Here's the outer loop with the inner loop folded:

9	set f 1
10	set d 2
11	set e 2
// 12-20 - hidden
21	sub d -1
22	set g d
23	sub g b
24	jnz g -13

Within a nested loop the inner loop could affect the outer loop index or they can be independent. The end of the outer loop reveals its halting condition is the variable d. Lines 21-24 are just a complex way to say "Jump if ++d != b".

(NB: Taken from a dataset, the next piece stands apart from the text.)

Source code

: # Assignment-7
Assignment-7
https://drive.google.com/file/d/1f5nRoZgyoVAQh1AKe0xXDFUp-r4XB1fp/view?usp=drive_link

Before the loop d's value is set to 2. And it's easy to see d is not modified within the inner loop (lines 12-20). Therefore it's safe to translate the outer loop to a simple for loop:

let f = 1;

for (let d=2; d != b; d++) {
    // lines 12-20
}

That looks nice! Now to the inner loop. Turns out using the same considerations as above we can translate it to another for loop and get the structure:

let f = 1;

for (let d=2; d != b; d++) {
    for (let e=2; e != b; e++) {
        // lines 12-16
    }
}

The Program Logic

The core of the program hides in lines 12-16. Here's the snippet for reminder:

12	set g d
13	mul g e
14	sub g b
15	jnz g 2
16	set f 0

Remember the above code runs in a double nested for loop with d and e each running from 2 to b. A jnz in line 15 is the hint here. It'll set f to zero ONLY IF g is zero. And g will be zero when d * e == b. So basically this inner loop logic says:

if ( d * e === b ) {
    f = 0;
}

And the full snippet we collected so far is:

let b = 65; // line 1
let c = b; // also 65, line 2

// lines 3-4 translate to this if statement
if ( a != 0 ) {
    // if true - perform lines 5-8
    b *= 100;
    b += 100000;
    c = b
    c += 17000
}

let f = 1;

for (let d=2; d != b; d++) {
    for (let e=2; e != b; e++) {
        if ( d * e === b ) {
            f = 0;
        }
    }
}

So f is set to 1 as an initial value and will be set to 0 to indicate that two numbers whose multiplication is b were found. Since it's a boolean value (0 or 1) we know the program doesn't care about how many pairs it finds, and you'd be right to suggest breaking the loop after the first match.

What is f good for?

But what do you do with f? Let's move on to the next block to figure out:

25  jnz f 2
26  sub h -1

Lines 25-26 should by now be familiar: It's our good old if friend. Translated to JavaScript it becomes:

if ( f == 0 ) {
    h++;
}

Closing The Loop

The program ends with another negative jump, meaning another loop. Hiding all inner loops for clarity gives us:

 9	set f 1
// lines 10-26 hidden
27	set g b
28	sub g c
29	jnz g 2
30	jnz 1 3
31	sub b -17
32	jnz 1 -23

This time the halting condition is more complext than our previous for loops, so as a first step we'll use while instead. Line 30 jumps over the loop itself so in JavaScript we can write it as a break. And lines 27-29 are our old friend if again checking if b == c. Translating everything to JavaScript and we get:

while (true) {
    let f=1;
    // lines 10-26 hidden
    if ( b == c ) {
        break;
    }
    b += 17;
}

Or for clarity in the for form:

for (;b != c; b += 17) {
    let f=1;
    // lines 10-26 hidden
}

Now we finally have the full code translated to JavaScript:

let b = 65; // line 1
let c = b; // also 65, line 2

// lines 3-4 translate to this if statement
if ( a != 0 ) {
    // if true - perform lines 5-8
    b *= 100;
    b += 100000;
    c = b
    c += 17000
}

for (;b != c; b += 17) {
    let f=1;

    for (let d=2; d != b; d++) {
        for (let e=2; e != b; e++) {
            if ( d * e === b ) {
                f = 0;
            }
        }
    }
    if ( f == 0 ) {
        h++;
    }    
}

What does it do? The code counts the number of numbers of the form b + 17i (for i >= 0) that are smaller than c and are not primes.